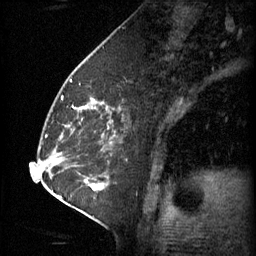
Breast MRI (dynamic contrast-enhanced), one sagittal slice. Position 32 of 60 along the scan axis. 3 images stored at this slice position (order not interpretable as contrast timing). 1.5 T. TE 4.2 ms, TR 11 ms. 2 mm slice thickness. 256 × 256 image matrix, field of view 180 × 180 mm. Patient: female, 62 years.
Structures marked on this image (semi-automatically segmented with operator editing):
- analysis volume of interest (the breast-tissue region the enhancement analysis was run in; not a lesion): bounding box [x1, y1, x2, y2] px = [55, 72, 116, 135]
- tumour enhancement mask (voxels above the 70 % enhancement threshold inside the analysis volume of interest): [86, 98, 94, 109]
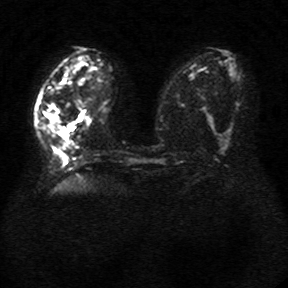
Breast MRI, one axial slice. Position 15 of 34 along the scan axis. Diffusion-weighted series; image 2 of 4 stored at this slice position (different b-values; order by instance number). 1.5 T. 288 × 288 image matrix, field of view 340 × 340 mm. Female patient.
Annotated regions visible in this slice (outlined manually by an expert reader):
- tumour on diffusion-weighted imaging: bounding box (x1, y1, x2, y2) in pixels: (42, 105, 69, 138)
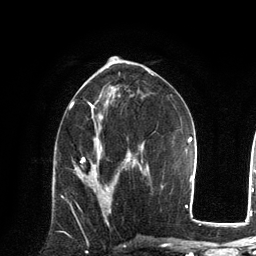
Breast MRI, one axial slice; slice 68 of 134 in the series (ordered by position); cropped to one breast; dynamic contrast-enhanced series, time point 2 of 6 at this slice position (early post-contrast); 3 T; TE 2.8 ms, TR 7.3 ms; 1.2 mm slice thickness; 256 × 256 image matrix. Female patient.
Structures marked on this image (semi-automatic segmentation, software-assisted and operator-edited):
- enhancing-tissue mask used for the functional tumour volume (all voxels passing the contrast-enhancement thresholds inside the analysis volume; usually the tumour): bounding box [x1, y1, x2, y2] px = [75, 168, 111, 212]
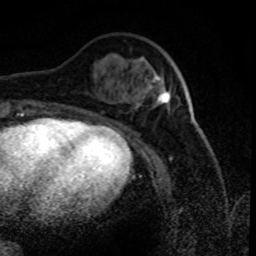
Breast MRI (dynamic contrast-enhanced), one axial slice; position 27 of 80 along the scan axis; cropped to one breast; dynamic contrast-enhanced series, time point 2 of 8 at this slice position (early post-contrast); 1.5 T; TE 4.2 ms, TR 7.1 ms; 2 mm slice thickness; 256 × 256 image matrix, field of view 150 × 150 mm. Female patient.
Annotated regions visible in this slice (semi-automatically segmented with operator editing):
- enhancing-tissue mask used for the functional tumour volume (all voxels passing the contrast-enhancement thresholds inside the analysis volume; usually the tumour): bounding box <152,77,170,105> (left, top, right, bottom; pixels)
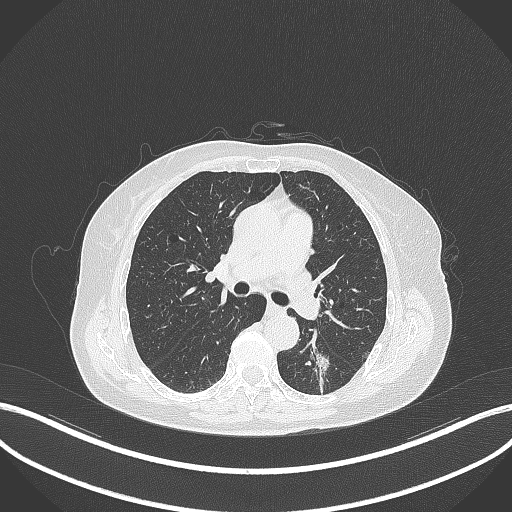
Chest CT, one axial slice; position 177 of 352 along the scan axis; reconstruction kernel B70f; 120 kVp; lung window (W 1500 / L -600 HU); 1 mm slice thickness; 512 × 512 image matrix, field of view 400 × 400 mm. Patient: female, 70 years. From the clinical record (not read from this slice): clinical TNM (as recorded): T1c N0 M0.
Outlined on this slice (rectangle marked by the reading radiologist):
- lung tumour (recorded histology: adenocarcinoma): bounding box <302,340,331,382> (left, top, right, bottom; pixels)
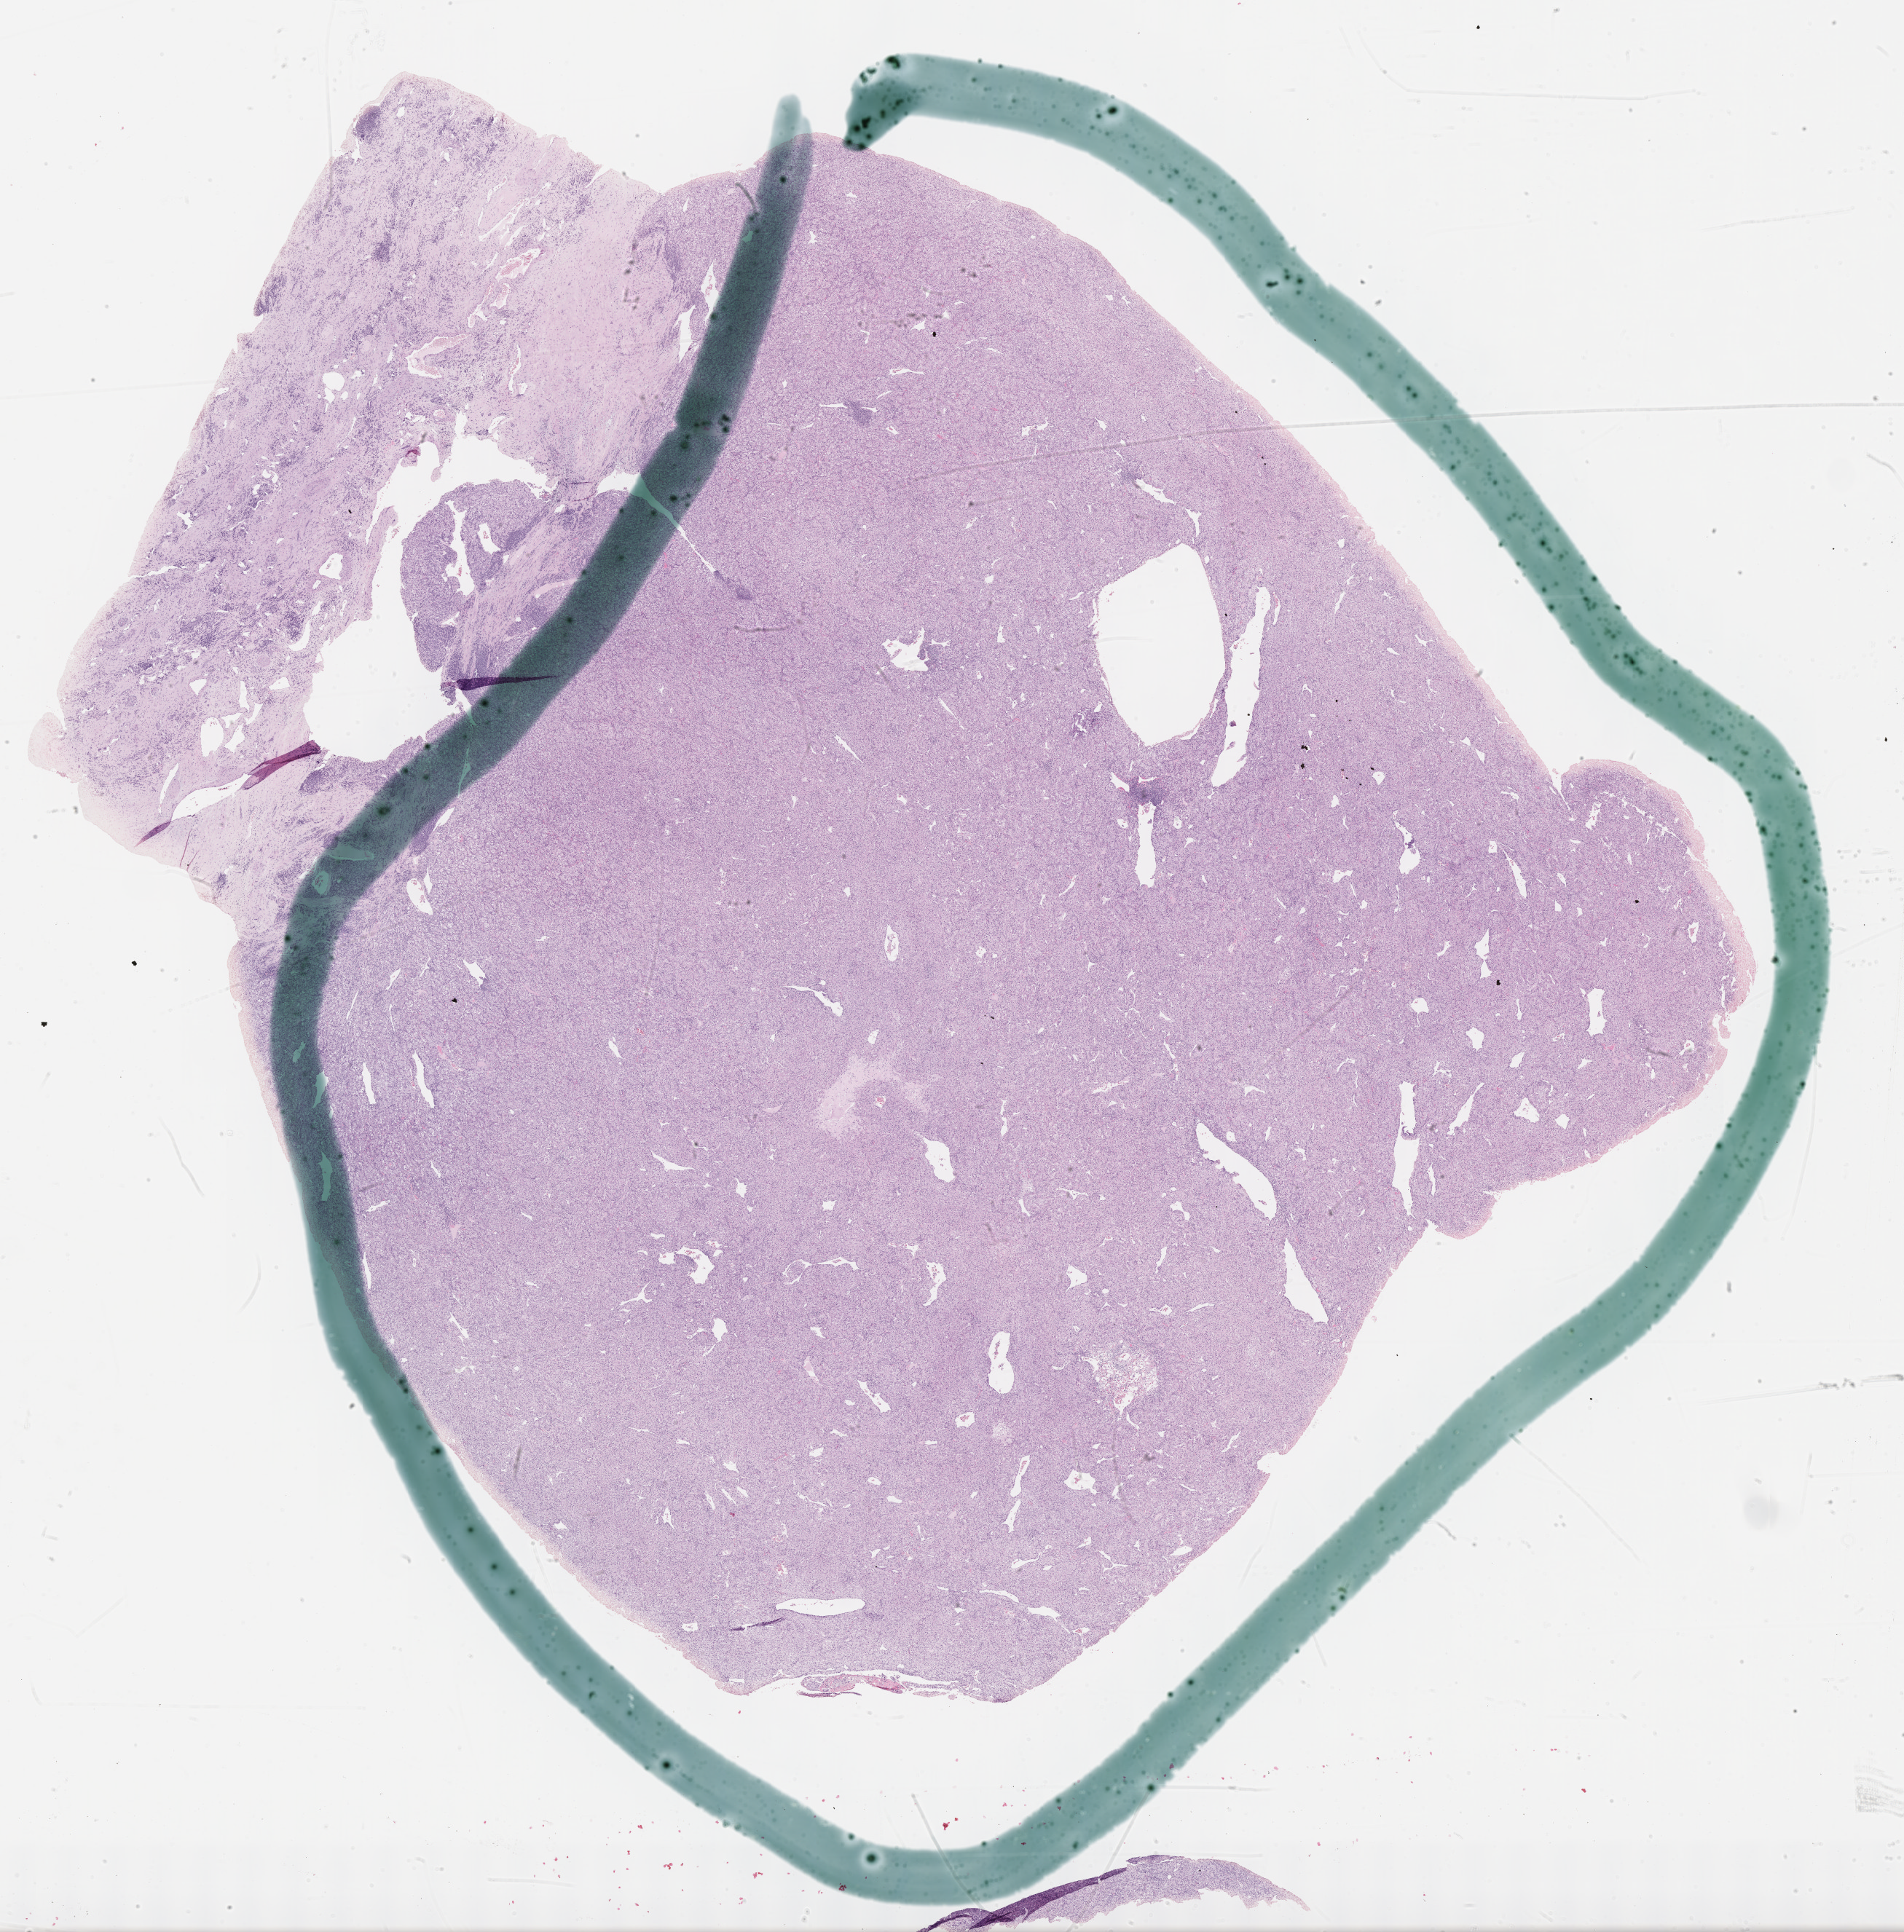
Digitized Hematoxylin and eosin (H&E) stained tissue section (whole slide) — whole scanned area (about 21.1 x 21.4 mm) shown as a low-resolution overview; FFPE section; sample: primary tumour, kidney. Male patient; age at initial diagnosis 49 years. Histologic grade: G2 (moderately differentiated).
* lymph nodes positive (case pathology): 3 of 10 examined
* AJCC pathologic stage: III
* histologic diagnosis: Clear cell adenocarcinoma, NOS
* laterality: right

******

Search the entries for the string "with". Copy every line that has it.

Structures marked on this image (semi-automatically segmented with operator editing):
Annotated regions visible in this slice (semi-automatically segmented with operator editing):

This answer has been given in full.